In the first of the stages of cirrhosis, the symptoms are mild. A patient might exhibit some weight loss or fatigue, and loss of appetite. If other symptoms such as all-over itchiness or pain in the upper right abdomen are present, a doctor might order a blood test to check for abnormal signs of liver function. If these signs appear, a biopsy may be ordered which would reveal which the stage of cirrhosis. An ultrasound may also be ordered to check for swelling of the liver since this is also a characteristic of stage one.
In the second of the stages of cirrhosis, the inflammation has spread. The liver is now enlarged and a condition known as fibrosis begins to occur. This is when damaged tissue forms networks and begin to expand.
By the third of the stages of cirrhosis, the fibrosis has spread to other areas of the liver.
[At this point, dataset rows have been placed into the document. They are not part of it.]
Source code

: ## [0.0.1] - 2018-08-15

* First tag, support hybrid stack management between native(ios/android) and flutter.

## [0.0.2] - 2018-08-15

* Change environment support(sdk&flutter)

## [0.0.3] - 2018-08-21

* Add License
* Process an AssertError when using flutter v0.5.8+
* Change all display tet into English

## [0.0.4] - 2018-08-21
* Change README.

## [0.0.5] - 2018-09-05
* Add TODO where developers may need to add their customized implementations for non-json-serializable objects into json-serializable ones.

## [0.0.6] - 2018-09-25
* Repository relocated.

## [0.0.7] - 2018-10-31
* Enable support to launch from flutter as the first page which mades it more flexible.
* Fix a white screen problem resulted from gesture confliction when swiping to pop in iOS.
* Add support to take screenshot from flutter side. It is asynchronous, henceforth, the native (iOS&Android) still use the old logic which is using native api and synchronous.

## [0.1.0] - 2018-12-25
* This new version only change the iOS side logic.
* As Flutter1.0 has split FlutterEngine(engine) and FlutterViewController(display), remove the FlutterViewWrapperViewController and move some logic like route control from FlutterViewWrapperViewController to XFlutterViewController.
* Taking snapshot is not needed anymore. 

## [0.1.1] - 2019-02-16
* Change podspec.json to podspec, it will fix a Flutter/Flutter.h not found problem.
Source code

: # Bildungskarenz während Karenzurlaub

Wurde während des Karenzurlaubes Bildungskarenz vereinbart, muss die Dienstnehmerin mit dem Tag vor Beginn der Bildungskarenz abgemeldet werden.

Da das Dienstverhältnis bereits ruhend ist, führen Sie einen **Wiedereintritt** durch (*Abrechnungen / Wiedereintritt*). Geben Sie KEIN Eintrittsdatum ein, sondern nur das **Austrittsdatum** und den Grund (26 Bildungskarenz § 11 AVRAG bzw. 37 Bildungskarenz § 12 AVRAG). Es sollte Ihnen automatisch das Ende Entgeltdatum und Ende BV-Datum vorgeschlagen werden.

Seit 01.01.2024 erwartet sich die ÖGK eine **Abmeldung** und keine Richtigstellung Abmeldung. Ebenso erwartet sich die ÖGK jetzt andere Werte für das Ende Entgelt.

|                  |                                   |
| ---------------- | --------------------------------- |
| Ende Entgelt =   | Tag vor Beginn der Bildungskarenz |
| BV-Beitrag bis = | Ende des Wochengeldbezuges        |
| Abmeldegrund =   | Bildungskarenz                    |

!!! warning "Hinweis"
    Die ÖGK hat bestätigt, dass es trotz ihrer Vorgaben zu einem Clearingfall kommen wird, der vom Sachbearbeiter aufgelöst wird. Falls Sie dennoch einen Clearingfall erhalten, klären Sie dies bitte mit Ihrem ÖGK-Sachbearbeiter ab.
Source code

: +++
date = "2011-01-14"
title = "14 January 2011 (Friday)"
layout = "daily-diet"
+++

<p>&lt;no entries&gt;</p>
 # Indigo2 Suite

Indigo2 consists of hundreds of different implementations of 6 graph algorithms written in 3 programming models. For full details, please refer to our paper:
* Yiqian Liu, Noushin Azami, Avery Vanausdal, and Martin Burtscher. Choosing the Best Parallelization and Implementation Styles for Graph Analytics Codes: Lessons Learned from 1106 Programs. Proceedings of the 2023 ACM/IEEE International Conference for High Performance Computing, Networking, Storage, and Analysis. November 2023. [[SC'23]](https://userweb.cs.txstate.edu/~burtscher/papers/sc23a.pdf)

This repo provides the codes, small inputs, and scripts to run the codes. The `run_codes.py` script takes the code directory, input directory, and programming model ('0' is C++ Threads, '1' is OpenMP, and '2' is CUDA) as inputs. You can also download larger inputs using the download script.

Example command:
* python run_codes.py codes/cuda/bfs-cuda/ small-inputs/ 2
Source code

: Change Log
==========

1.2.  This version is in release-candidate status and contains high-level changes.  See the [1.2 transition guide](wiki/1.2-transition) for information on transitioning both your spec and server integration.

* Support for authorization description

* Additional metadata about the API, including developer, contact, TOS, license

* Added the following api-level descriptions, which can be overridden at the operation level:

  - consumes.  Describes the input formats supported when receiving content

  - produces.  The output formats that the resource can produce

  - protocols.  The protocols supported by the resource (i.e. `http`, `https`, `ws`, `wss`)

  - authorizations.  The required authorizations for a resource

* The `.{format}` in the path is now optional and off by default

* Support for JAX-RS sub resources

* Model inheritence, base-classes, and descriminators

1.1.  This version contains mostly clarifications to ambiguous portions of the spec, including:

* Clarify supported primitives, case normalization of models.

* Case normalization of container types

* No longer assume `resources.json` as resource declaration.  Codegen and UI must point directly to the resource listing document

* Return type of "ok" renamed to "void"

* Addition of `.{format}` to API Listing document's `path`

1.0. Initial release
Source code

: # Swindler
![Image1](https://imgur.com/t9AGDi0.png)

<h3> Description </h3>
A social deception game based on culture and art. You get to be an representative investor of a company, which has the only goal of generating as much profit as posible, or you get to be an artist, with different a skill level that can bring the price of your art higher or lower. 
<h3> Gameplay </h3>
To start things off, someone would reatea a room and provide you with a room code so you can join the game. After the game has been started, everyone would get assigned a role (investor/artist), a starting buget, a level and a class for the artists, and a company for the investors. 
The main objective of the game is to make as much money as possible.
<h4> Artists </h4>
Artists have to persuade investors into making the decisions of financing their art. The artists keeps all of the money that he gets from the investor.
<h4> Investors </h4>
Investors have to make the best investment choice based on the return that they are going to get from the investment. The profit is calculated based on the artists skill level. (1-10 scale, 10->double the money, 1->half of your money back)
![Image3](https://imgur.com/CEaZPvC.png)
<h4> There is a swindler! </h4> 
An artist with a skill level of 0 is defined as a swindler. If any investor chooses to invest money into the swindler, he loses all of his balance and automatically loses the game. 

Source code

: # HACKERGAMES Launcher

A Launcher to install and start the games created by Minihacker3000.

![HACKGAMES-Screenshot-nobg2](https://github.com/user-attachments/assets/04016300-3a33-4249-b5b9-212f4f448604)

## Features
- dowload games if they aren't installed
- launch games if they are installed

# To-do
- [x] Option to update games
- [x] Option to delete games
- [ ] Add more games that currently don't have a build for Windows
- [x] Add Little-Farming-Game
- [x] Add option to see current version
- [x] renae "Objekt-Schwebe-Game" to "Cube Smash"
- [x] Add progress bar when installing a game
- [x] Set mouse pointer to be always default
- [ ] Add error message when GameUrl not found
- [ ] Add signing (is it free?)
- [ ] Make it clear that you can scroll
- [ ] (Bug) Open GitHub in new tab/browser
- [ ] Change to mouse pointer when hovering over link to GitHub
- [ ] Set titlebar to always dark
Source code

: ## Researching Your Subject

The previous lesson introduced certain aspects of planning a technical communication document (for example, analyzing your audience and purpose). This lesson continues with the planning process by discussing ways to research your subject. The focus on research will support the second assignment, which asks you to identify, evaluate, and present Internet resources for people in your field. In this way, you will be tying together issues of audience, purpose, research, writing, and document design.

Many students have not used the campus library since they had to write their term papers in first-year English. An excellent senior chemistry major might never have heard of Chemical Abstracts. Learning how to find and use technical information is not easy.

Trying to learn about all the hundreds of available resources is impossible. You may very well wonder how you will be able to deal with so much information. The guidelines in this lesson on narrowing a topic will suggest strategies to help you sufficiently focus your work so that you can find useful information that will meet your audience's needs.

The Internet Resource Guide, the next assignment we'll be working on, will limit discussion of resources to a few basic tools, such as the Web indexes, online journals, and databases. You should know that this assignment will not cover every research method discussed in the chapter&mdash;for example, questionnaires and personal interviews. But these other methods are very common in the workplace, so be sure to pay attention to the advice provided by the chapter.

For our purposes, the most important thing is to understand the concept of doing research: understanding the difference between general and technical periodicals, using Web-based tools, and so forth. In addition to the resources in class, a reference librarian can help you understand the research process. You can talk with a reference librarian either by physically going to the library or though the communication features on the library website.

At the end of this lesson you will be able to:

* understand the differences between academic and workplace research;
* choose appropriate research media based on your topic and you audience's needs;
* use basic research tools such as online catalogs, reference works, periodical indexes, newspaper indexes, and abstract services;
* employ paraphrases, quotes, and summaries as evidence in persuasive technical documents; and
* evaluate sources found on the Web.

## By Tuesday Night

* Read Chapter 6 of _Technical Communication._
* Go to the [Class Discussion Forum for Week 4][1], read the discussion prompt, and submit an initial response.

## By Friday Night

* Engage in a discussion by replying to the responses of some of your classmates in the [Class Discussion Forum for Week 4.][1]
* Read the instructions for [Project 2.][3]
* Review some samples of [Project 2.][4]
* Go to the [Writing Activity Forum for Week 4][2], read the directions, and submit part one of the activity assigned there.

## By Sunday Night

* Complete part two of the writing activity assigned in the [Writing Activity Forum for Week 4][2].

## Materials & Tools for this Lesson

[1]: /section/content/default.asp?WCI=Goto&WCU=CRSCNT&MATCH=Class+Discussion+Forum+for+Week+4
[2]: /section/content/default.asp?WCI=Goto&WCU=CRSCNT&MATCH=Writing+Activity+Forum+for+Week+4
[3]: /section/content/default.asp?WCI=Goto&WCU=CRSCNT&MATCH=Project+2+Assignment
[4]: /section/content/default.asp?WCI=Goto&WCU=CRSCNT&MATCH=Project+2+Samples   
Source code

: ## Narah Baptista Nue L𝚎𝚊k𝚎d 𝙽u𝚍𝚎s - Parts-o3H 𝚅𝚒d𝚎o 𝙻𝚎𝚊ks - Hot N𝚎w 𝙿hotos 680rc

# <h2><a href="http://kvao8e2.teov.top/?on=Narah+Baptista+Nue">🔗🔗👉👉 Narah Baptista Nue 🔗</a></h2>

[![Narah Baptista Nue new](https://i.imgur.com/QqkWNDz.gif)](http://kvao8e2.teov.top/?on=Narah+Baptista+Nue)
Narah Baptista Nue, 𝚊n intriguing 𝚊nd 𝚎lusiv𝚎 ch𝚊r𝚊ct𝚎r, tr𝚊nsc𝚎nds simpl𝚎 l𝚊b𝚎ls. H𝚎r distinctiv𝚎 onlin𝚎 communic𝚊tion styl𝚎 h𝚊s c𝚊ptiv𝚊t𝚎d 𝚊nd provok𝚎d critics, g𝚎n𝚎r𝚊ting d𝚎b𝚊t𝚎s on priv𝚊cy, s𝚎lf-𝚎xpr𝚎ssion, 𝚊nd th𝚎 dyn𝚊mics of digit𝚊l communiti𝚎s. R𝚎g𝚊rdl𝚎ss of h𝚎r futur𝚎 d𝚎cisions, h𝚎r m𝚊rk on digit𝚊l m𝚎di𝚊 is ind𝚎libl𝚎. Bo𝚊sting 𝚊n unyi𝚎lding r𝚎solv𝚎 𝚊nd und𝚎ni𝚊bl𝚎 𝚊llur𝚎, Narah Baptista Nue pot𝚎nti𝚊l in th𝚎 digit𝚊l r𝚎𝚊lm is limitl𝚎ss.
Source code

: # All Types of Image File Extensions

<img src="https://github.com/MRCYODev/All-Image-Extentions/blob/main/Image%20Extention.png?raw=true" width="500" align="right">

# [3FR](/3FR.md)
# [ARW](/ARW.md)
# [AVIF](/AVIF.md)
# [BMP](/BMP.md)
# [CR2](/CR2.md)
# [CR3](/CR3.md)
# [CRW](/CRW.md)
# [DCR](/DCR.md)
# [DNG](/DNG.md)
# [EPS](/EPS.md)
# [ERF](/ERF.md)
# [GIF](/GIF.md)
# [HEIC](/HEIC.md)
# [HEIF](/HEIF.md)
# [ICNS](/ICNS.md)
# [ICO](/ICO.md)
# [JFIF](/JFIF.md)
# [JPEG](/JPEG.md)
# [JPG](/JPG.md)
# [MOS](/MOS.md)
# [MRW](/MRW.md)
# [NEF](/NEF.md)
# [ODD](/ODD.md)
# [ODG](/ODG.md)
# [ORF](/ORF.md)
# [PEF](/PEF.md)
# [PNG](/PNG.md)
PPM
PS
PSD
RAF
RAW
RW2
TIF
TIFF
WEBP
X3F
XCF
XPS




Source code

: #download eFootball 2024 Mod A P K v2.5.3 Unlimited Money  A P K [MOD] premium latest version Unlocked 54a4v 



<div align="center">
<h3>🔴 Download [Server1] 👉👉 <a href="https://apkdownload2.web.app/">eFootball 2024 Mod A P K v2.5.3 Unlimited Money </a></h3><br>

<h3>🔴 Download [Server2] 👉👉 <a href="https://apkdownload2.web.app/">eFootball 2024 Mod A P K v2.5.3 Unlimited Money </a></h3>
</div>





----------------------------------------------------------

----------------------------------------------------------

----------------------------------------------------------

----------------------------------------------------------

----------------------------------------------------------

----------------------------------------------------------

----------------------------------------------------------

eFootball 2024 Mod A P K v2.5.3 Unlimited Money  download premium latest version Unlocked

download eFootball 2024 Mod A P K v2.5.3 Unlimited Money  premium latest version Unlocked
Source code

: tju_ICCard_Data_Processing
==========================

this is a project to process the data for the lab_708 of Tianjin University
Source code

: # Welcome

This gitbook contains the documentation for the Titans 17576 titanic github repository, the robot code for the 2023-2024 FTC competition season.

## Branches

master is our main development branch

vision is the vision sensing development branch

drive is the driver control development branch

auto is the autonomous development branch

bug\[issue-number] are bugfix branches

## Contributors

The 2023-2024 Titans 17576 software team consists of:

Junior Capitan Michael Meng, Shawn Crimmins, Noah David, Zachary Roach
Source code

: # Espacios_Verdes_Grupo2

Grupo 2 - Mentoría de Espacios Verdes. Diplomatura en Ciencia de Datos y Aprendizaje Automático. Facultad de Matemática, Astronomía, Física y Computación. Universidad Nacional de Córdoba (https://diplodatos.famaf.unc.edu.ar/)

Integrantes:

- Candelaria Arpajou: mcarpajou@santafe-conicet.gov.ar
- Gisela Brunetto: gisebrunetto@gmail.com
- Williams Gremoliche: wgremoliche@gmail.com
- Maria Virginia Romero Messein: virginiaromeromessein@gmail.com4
Functions of the liver begin to deteriorate, fats and vitamins are not digested properly, and toxins begin to build up. A build-up of toxins can result in mental deterioration.
Stage four is the most critical of the stages of cirrhosis. Liver cancer can form along with kidney and lung impairment, which all contribute to a state of total liver failure. At this point, only a liver transplant can save a person, as life expectancy is generally 10 years or less.
Cirrhosis of the liver is caused most commonly by excessive alcohol intake, the hepatitis b and hepatitis c viruses and the onset of fatty liver disease. In rare cases, it is caused by heart disease or genetic problems. Most often, it can be prevented by limiting alcohol intake and immunizing properly against hepatitis.
There is no total or permanent cure for liver disease, but it can be managed. A person with cirrhosis that is brought on by alcoholism must cease drinking alcohol altogether for any effective treatment to work. If the cirrhosis is brought on by hepatitis, the virus itself can be treated, hopefully limiting the scope of the condition. A healthy lifestyle can help prevent the disease from manifesting, and also can help limit the deterioration of the liver once the condition has begun.